In our body, the upper part is regarded as yang, and the lower part of the body is regarded as yin. If holding the pose for three minutes seems too long, we can keep the yin part, the legs in position and change the upper body position when we need to. For example, in Deer pose, while both sitting bones are touching the ground, the upper body can stay upright, fold forward, or twist and look back.
In addition to varying the upper body, we can also let the mind anchor on mindfulness breathing with visualization and create a pleasant image for ourselves. While the mind is actively focused on breathing, we will find satisfaction in stillness. The following verses are from Zen master Thich Nhat Hanh that I used for Deer pose practice.
Breathing in, I know I am breathing in. Breathing out, I know I am breathing out.
Breathing in, I see myself as a flower.
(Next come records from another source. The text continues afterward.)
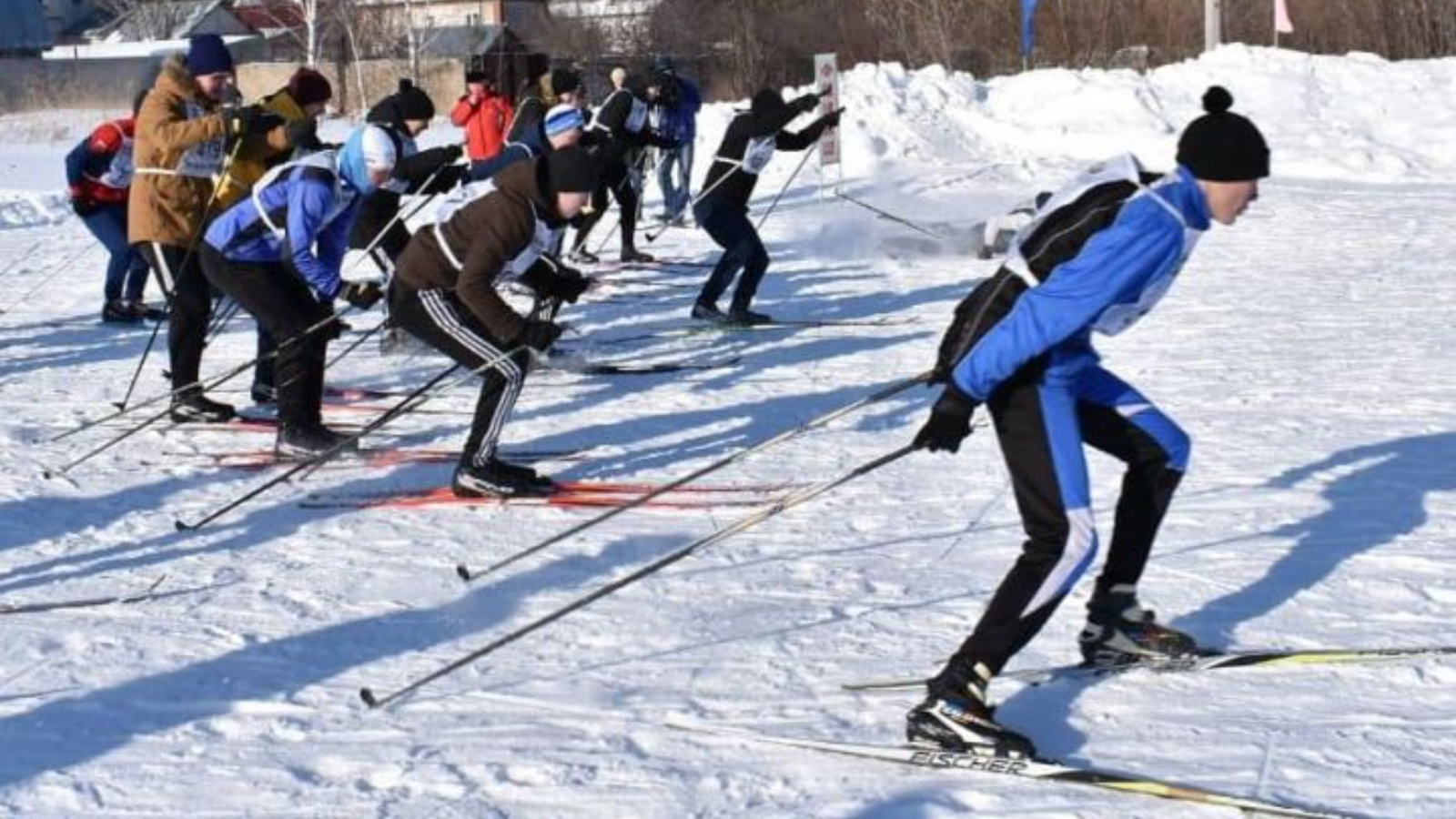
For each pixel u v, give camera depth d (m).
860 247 13.48
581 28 33.75
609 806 3.34
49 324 10.55
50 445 6.99
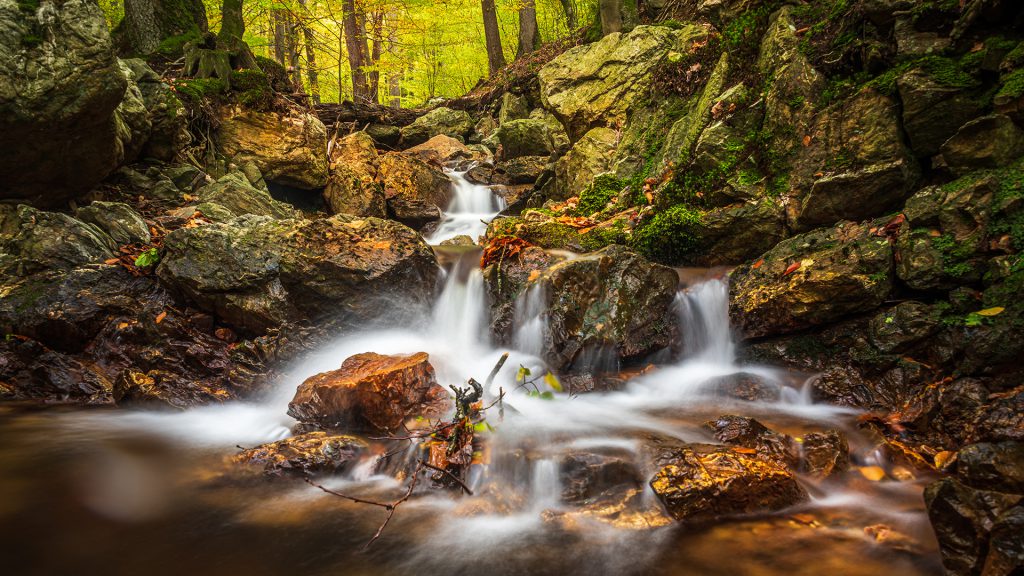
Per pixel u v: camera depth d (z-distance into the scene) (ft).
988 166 15.52
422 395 16.37
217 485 12.92
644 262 19.92
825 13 21.38
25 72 19.75
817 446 12.99
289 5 61.62
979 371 13.87
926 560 9.61
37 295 19.51
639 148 29.50
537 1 84.89
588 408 16.74
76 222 21.24
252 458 13.85
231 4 38.22
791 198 20.01
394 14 80.28
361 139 41.32
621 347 19.11
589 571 9.64
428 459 12.96
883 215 17.88
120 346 19.60
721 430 14.07
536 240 24.54
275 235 20.42
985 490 9.07
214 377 18.99
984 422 12.47
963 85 16.21
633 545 10.36
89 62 20.93
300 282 19.67
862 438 13.89
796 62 20.97
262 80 34.68
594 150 32.94
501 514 11.62
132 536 10.74
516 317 19.77
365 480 13.32
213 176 31.27
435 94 105.91
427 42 91.20
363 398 15.03
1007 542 7.79
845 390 16.29
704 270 21.76
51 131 20.93
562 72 36.14
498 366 16.25
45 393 18.61
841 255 17.20
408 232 21.44
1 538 10.52
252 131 33.71
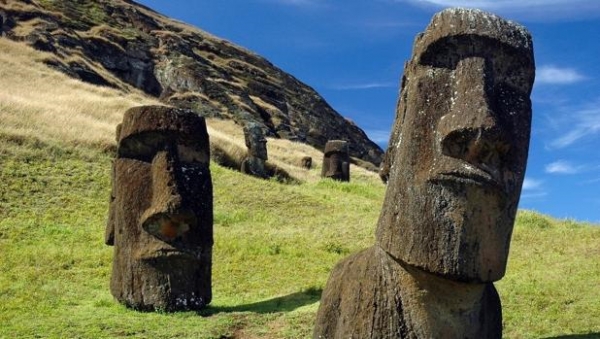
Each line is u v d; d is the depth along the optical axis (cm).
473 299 580
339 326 598
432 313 575
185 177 1137
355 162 6300
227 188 2322
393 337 571
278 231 1809
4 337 941
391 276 588
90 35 5716
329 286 627
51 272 1360
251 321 1042
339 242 1661
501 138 542
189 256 1116
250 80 7412
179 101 5406
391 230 586
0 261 1399
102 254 1505
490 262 559
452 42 582
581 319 902
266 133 5416
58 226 1730
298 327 1000
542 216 1808
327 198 2383
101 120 3150
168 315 1079
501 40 573
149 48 6266
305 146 5294
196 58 6850
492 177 546
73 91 3838
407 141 591
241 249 1559
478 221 555
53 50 4841
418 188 573
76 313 1077
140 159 1159
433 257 559
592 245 1389
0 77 3625
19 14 5128
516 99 577
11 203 1830
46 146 2273
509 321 913
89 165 2256
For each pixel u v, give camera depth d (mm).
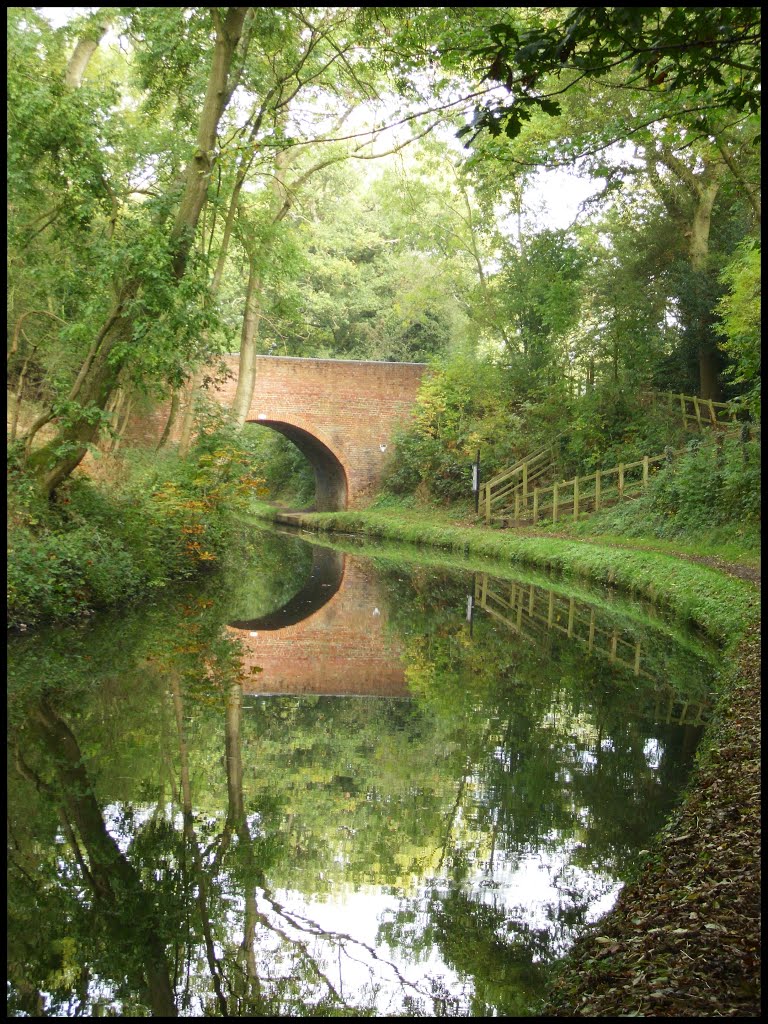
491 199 29453
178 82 17328
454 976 4641
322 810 6801
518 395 31656
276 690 10633
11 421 16797
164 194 14875
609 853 6070
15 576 11945
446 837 6332
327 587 20234
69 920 5180
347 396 36562
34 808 6688
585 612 16953
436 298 35406
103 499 15711
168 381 16078
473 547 27406
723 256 26422
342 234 42969
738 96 5527
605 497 27078
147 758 7875
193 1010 4363
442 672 11984
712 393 27828
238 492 20266
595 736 8828
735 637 11578
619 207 27781
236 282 33219
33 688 9828
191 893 5480
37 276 15898
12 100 13914
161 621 14289
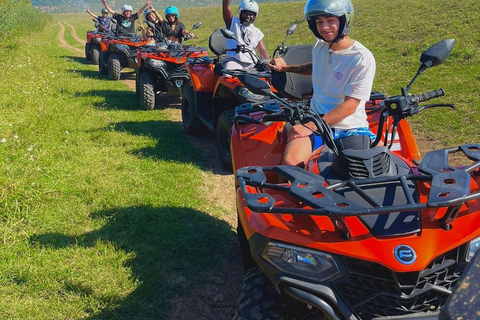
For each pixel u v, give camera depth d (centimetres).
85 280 375
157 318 347
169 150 695
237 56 725
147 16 1168
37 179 534
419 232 256
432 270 248
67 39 3391
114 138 731
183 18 3894
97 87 1226
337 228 255
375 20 1748
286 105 316
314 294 248
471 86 901
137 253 417
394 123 323
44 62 1622
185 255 422
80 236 439
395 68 1118
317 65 362
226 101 689
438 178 265
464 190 248
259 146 409
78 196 524
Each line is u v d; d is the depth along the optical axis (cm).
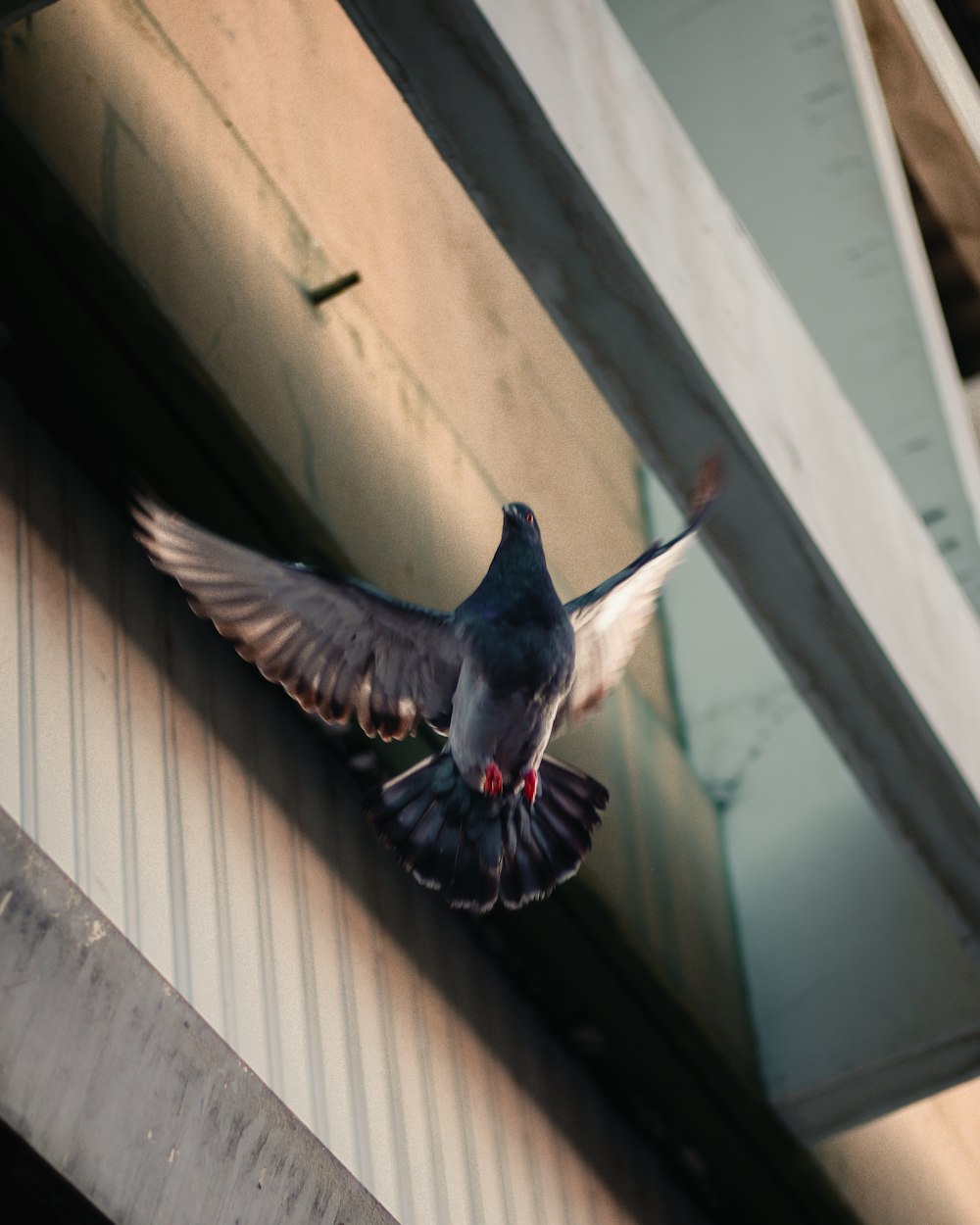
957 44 2534
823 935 1407
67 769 880
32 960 711
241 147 1144
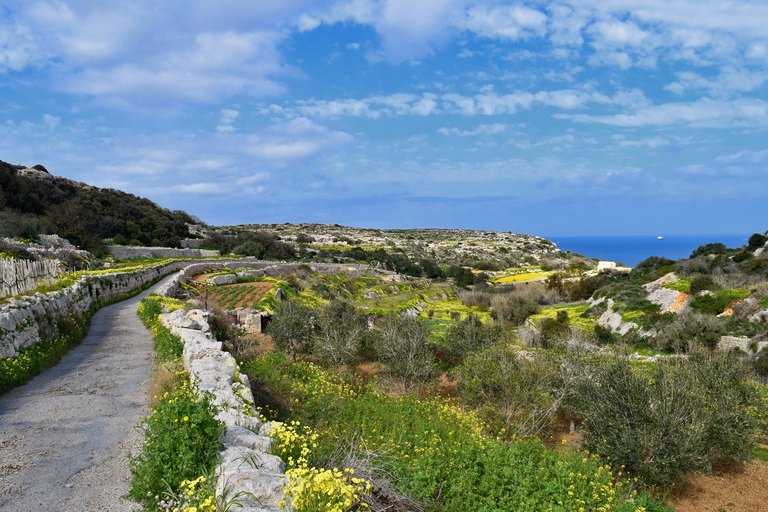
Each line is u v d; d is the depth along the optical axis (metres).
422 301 74.56
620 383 14.46
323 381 15.05
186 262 69.56
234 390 8.82
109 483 5.73
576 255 194.12
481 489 7.89
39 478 5.83
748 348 29.83
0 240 39.56
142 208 105.50
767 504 12.67
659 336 34.88
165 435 5.31
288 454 6.08
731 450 14.59
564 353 21.86
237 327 30.20
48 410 8.83
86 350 15.31
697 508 12.52
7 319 11.98
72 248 57.62
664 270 54.69
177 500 4.77
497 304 63.03
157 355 13.83
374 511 5.41
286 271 79.62
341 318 31.19
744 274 43.66
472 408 18.45
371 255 133.88
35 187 77.94
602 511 8.48
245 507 4.37
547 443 16.78
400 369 22.50
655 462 12.80
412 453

Breathing out, I feel fresh.
Breathing in, I see myself as a mountain. Breathing out, I feel solid.
Breathing in, I see myself as still water. Breathing out, I reflect all that is.
Breathing in, I see myself as space. Breathing out, I feel free.
By changing the positions of the upper body (yang), the body sensations will change, and this helps us to stay alert. At the same time, mindfulness breathing with a simple visualization helps us nourish the moment of tranquility (yin). Bring together Yin and Yang and enjoy the stillness!
- The Blooming of a Lotus : Guided Meditation Exercises for Healing & Transformation / Thich Nhat Hanh ; translated by Annabel Laity (Boston : Beacon Press, c1993), p23.